Essa é a proposta de Ricardo Barros, Ministro da Saúde em entrevista ao site da Exame. O ministério negocia o fim da oferta com representantes do setor para o fim dessa prática em todo o país. Segundo Barros, esse tipo de oferta está aumentando no país, o que, naturalmente, está elevando o consumo de refrigerante.  Pelas contas da pasta, o refil aumenta em até 30% o consumo de refrigerantes nos estabelecimentos. “Isso vai contra a nossa meta, que é justamente reduzir a ingestão da bebida”, completou.

Opções

O ministro avalia frear esse tipo de oferta de duas maneiras. A ideia é o acordo com as empresas, conforme ele comentou anteriormente. A alternativa seria propor ao Congresso um projeto de lei que proíba expressamente esse tipo de oferta no país.

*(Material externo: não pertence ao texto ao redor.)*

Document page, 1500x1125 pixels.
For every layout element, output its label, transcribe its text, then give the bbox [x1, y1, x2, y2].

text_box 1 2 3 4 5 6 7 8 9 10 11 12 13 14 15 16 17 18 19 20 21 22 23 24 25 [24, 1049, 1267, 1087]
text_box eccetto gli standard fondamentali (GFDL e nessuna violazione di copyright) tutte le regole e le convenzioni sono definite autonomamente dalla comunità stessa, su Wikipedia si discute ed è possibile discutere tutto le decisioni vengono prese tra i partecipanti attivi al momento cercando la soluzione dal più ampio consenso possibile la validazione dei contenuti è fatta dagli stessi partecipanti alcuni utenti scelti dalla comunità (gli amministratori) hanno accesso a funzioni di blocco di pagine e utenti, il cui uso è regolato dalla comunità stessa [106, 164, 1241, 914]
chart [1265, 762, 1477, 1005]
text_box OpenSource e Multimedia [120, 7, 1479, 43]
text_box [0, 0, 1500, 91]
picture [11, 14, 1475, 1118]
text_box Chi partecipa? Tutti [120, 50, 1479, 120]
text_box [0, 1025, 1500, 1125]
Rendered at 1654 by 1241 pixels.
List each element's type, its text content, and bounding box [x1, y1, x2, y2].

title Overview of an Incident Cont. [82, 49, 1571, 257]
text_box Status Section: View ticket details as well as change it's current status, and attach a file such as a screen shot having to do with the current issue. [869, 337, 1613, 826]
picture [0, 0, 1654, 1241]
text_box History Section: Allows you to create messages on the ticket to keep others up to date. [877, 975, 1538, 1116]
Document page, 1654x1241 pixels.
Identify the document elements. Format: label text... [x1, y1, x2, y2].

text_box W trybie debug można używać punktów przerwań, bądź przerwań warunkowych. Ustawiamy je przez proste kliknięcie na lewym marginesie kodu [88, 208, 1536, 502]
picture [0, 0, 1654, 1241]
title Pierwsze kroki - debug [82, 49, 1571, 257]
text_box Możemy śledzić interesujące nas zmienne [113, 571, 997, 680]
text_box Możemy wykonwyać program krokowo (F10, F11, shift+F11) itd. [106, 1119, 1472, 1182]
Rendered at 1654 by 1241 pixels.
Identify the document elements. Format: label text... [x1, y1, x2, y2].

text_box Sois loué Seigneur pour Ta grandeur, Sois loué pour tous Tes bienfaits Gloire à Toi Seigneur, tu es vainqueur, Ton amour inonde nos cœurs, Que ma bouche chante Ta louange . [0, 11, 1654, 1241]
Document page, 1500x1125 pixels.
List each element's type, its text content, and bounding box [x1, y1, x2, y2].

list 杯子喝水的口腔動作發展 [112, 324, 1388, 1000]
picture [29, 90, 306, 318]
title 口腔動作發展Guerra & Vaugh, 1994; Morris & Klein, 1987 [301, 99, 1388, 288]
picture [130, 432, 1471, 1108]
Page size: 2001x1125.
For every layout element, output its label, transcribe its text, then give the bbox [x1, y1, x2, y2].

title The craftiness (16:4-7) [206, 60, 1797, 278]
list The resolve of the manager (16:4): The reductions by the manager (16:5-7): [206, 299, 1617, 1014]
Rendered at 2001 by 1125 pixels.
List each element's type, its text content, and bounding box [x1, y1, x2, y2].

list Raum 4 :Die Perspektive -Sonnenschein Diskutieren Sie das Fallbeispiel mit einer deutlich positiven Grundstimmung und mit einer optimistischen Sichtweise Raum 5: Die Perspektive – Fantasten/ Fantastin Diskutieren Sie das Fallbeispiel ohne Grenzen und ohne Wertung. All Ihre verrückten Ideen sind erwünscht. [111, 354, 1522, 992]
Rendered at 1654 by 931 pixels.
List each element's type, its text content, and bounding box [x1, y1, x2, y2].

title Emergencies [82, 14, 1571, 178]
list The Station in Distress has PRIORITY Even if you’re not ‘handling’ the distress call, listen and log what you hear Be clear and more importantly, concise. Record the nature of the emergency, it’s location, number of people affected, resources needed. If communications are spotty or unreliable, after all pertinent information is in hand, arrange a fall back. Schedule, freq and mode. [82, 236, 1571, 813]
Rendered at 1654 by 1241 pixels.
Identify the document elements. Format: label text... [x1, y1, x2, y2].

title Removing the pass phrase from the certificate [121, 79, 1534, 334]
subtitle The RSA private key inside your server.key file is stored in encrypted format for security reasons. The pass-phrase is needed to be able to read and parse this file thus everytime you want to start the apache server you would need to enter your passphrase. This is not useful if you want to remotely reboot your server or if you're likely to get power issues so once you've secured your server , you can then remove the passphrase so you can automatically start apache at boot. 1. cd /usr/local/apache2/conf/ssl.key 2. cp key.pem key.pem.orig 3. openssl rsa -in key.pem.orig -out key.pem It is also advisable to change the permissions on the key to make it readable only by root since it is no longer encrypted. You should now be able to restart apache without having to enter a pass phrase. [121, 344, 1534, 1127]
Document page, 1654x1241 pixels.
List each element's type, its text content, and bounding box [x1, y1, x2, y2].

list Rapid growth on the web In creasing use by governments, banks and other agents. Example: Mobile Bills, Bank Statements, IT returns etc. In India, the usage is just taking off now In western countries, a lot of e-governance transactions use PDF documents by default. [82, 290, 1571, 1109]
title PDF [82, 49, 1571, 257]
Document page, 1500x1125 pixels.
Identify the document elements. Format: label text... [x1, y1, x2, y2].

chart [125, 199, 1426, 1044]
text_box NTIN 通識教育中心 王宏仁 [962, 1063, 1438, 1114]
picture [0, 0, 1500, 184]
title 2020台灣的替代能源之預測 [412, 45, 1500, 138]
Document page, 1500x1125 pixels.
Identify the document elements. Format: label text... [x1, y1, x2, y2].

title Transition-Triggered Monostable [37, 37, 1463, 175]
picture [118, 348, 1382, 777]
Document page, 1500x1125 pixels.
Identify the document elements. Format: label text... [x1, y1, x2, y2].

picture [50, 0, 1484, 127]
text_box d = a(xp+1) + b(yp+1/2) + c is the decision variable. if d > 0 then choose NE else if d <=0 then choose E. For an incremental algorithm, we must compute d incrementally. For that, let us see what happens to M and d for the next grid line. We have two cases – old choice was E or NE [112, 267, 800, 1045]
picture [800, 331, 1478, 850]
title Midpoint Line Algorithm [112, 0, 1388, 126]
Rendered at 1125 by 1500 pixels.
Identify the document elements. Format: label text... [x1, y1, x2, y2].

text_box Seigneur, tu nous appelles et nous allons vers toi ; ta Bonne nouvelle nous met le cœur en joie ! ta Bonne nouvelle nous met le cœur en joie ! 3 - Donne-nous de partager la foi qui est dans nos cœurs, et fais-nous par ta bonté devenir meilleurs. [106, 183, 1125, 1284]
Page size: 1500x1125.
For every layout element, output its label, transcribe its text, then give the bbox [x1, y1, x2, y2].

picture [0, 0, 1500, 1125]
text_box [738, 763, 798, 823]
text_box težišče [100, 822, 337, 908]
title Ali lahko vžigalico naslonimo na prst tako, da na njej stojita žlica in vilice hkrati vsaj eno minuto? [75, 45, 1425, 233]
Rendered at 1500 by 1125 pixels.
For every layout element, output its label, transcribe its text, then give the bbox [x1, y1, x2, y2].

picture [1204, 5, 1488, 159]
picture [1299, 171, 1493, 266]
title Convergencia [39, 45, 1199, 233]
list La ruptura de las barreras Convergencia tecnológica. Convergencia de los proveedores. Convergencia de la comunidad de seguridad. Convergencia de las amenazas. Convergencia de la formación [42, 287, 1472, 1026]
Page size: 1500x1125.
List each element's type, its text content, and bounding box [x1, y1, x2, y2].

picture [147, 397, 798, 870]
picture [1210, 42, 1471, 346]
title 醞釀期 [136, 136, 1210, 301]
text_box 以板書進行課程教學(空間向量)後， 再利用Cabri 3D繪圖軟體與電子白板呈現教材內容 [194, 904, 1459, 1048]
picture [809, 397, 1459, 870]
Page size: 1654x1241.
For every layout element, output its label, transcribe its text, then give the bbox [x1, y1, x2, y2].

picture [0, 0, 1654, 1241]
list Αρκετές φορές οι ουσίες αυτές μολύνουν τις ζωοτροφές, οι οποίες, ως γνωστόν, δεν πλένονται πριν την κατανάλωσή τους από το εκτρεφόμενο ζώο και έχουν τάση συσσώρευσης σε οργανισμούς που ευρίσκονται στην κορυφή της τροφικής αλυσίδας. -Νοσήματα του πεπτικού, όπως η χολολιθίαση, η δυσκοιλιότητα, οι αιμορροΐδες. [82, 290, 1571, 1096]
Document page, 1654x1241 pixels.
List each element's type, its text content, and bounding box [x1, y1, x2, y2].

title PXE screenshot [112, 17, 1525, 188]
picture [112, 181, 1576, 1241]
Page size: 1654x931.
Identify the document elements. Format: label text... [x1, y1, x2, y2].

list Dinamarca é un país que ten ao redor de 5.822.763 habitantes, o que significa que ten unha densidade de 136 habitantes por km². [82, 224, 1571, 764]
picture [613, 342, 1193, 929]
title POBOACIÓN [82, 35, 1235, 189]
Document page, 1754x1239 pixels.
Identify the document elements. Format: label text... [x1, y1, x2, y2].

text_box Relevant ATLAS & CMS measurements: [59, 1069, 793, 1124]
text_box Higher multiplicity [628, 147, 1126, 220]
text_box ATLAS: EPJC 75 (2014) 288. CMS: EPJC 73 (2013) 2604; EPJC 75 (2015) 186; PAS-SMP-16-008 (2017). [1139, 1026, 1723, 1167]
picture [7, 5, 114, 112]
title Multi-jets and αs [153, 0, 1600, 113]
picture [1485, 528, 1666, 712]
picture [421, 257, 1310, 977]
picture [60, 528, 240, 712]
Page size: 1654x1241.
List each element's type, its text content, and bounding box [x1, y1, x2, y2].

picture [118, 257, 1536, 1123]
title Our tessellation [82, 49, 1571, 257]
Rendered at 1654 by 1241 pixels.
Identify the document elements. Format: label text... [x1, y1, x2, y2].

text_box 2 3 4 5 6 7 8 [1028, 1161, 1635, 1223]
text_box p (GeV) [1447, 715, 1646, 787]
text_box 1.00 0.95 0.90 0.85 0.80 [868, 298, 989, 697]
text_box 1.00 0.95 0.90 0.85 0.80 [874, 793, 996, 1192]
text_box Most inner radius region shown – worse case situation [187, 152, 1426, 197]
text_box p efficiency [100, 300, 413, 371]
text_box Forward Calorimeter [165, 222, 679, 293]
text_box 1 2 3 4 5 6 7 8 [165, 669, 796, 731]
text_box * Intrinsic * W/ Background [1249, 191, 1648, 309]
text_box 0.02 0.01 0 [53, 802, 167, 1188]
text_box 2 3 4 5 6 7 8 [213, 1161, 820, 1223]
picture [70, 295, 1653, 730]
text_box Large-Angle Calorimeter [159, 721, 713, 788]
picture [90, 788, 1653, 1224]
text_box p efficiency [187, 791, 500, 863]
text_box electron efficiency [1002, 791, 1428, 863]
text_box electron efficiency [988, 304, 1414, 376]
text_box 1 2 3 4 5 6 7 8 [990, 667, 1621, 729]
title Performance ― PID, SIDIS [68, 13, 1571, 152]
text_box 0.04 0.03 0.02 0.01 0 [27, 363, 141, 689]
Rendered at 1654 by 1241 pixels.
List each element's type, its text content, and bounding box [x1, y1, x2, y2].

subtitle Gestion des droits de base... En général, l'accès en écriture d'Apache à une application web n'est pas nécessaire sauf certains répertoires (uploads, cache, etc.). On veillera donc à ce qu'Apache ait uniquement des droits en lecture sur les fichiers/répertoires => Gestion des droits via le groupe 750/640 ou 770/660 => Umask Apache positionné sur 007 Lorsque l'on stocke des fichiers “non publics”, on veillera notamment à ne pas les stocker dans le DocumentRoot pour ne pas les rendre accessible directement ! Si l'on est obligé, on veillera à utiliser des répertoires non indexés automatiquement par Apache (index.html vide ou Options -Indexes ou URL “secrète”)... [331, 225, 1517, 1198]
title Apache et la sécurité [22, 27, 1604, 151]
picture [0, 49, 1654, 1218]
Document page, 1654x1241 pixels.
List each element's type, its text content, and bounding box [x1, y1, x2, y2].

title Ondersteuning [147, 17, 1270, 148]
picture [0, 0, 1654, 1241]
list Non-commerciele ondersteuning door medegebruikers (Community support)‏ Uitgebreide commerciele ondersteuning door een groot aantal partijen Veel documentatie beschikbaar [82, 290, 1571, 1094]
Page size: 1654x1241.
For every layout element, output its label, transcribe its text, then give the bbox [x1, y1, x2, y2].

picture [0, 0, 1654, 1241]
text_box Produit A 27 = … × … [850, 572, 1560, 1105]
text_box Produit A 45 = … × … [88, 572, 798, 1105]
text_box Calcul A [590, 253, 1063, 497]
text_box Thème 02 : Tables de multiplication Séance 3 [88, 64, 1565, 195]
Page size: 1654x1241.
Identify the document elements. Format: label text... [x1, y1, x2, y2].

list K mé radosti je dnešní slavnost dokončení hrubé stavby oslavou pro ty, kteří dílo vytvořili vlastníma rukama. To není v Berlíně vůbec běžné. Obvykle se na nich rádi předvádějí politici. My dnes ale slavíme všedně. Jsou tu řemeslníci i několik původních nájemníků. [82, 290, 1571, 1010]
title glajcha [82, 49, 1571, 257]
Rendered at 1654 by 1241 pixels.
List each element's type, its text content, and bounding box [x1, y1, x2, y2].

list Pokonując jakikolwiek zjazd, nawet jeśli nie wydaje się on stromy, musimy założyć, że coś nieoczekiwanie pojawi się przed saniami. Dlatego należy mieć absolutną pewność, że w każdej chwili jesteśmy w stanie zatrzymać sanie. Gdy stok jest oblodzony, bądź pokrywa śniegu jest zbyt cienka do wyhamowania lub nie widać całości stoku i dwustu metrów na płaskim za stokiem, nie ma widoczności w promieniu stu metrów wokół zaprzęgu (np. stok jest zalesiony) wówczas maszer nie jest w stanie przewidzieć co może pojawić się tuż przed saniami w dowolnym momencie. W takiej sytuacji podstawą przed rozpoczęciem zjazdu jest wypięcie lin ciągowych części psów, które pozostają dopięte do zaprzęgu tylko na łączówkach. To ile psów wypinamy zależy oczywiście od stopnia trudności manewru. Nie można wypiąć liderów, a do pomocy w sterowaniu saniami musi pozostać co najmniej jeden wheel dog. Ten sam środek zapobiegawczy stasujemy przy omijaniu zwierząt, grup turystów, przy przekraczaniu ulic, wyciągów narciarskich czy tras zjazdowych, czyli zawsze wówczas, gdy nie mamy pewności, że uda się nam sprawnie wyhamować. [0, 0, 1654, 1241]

“Caso não cheguemos a um resultado comum, vamos estudar uma outra medida”, afirmou o ministro da Saúde, Ricardo Barros, que não deu um prazo para que um acordo com o setor seja firmado.

A oferta

Atualmente, o Ministério da Saúde estima a existência de pouco mais de 1 mil lojas de redes de fast-food, além de restaurantes, que oferecem aos clientes essa possibilidade de consumo ilimitado por um preço fixo. “Há uma disputa por esse mercado. Vamos manter a tentativa de acordo voluntário. Espero chegar a um entendimento”, disse Barros.